Но это, наверное, было бы идеальное — «чистое» — проведение сеанса, и такое оно не получается никогда. Так, разве что иногда сумеет он на какое-то время совершенно забыть о себе и внимательнейшим образом сосредоточить свое внимание на том, о чем говорит им Доктор, и потом «уйти» без помех в ту же, например, сплошную гущу зеленой росной травы — и вдыхать ее сырые свежие запахи, сливаться с нею, растворяться в ней.
А чаще всего — наплывают, чуть изменяясь из сеанса в сеанс, одни и те же картинки... и он вроде как заново постигает откуда-то давно знакомую ему их природу и их смысл для него; и вот все это тоже каким-то необъяснимым образом имеет глубинное отношение и к Лиде, и ко всем, всем-всем-всем, кто дорог ему на всю жизнь и кого он носит в себе, и он каждый же раз сожалеет, что и эту вот незримую глубину его памяти всем вам тоже, как и многое-многое другое о нем, никогда-никогда не узнать.
Да ведь и с Доктором, и с Доктором у него то же самое.
Тут у них в группе как бы признано молчаливо, что между ним и Доктором сразу уже установилось свое особое взаимопонимание, и что-то близкое этому действительно есть. По крайней мере, сам он, кажется, всегда очень тонко чувствует, чего именно хочет в конце концов добиться от них их Доктор, и что он же, Доктор, похоже, с большей надеждой ждет своих, предчувствуемых им результатов именно от него. И он, из сеанса в сеанс, все яснее и все глубже, кажется, понимает, что́ же именно мог бы рассказать или открыть и он Доктору... если бы это только можно было, если бы только посильно было — сесть перед ним однажды и все рассказать.
Но в том-то и дело и в том-то беда вся, что пересказать, передать все увиденное и прочувствованное в сеансе — почти невозможно. Да, впрочем, и неловко было бы тоже. Даже и Доктору.
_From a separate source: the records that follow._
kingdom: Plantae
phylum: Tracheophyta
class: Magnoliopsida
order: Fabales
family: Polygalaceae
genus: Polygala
Потому что там, в сеансе, в любом их «уходе» — и реально и мотивировано все, что бы ни являлось там ему. Но только лишь заканчивается сеанс, только лишь открывают они глаза и опять возвращаются в эту вот реальность дня, и то глубинное и очевидное, что только что являлось там им всем, оно так и остается во всей своей полноте и абсолютной мотивированности — там в сеансе, или, что то же — в глубине тебя, но уж совершенно и точно не поддающееся какому-либо пересказу. Как, скажем, непосильно передать всей художественной полноты и глубины только что потрясшего вас сновидения: так разве — одну грубую событийность.
И так вот и на сеансах тоже. И он чувствует себя будто даже в долгу перед Доктором: что, возможно, не оправдывает он каких-то его ожиданий, не открывает того незримого, что по воле же Доктора на каждом сеансе и является тут ему.
...Зеленый многоярусный лес: высокие лиственные и хвойные кроны, живописный подлесок из разнолесья, чистейший травяной ковер. Тихо, величественно, покойно. И ни одного человека никогда не встретить в этом лесу, никто не нарушит его живого безмолвия. И он, о д и н, в о о б щ е о д и н в о в с е м м и р е, идет и идет, в самую глубь этого леса, в самую глубь...
И вот какие его постоянные чувства при этом, вот что испытывает он. Он как бы знает, что этот лес — бесконечный и вечный, что углубляясь в него, он н а в с е г д а уходит в его покойную и живую вечность, о д и н и н а в с е г д а о т о в с е х, и н и к о г д а о б э т о м н и к о м у н е у з н а т ь, и н и к т о н и к о г д а и н е у з н а е т... И он, все понимая сейчас и грустно глубоко сожалея, что так никогда и никто и не узнает о нем, об этом его уходе навечно и навсегда, — идет и идет в безмолвную вечную глубь этого вечного леса, сам, добровольно, идет и идет...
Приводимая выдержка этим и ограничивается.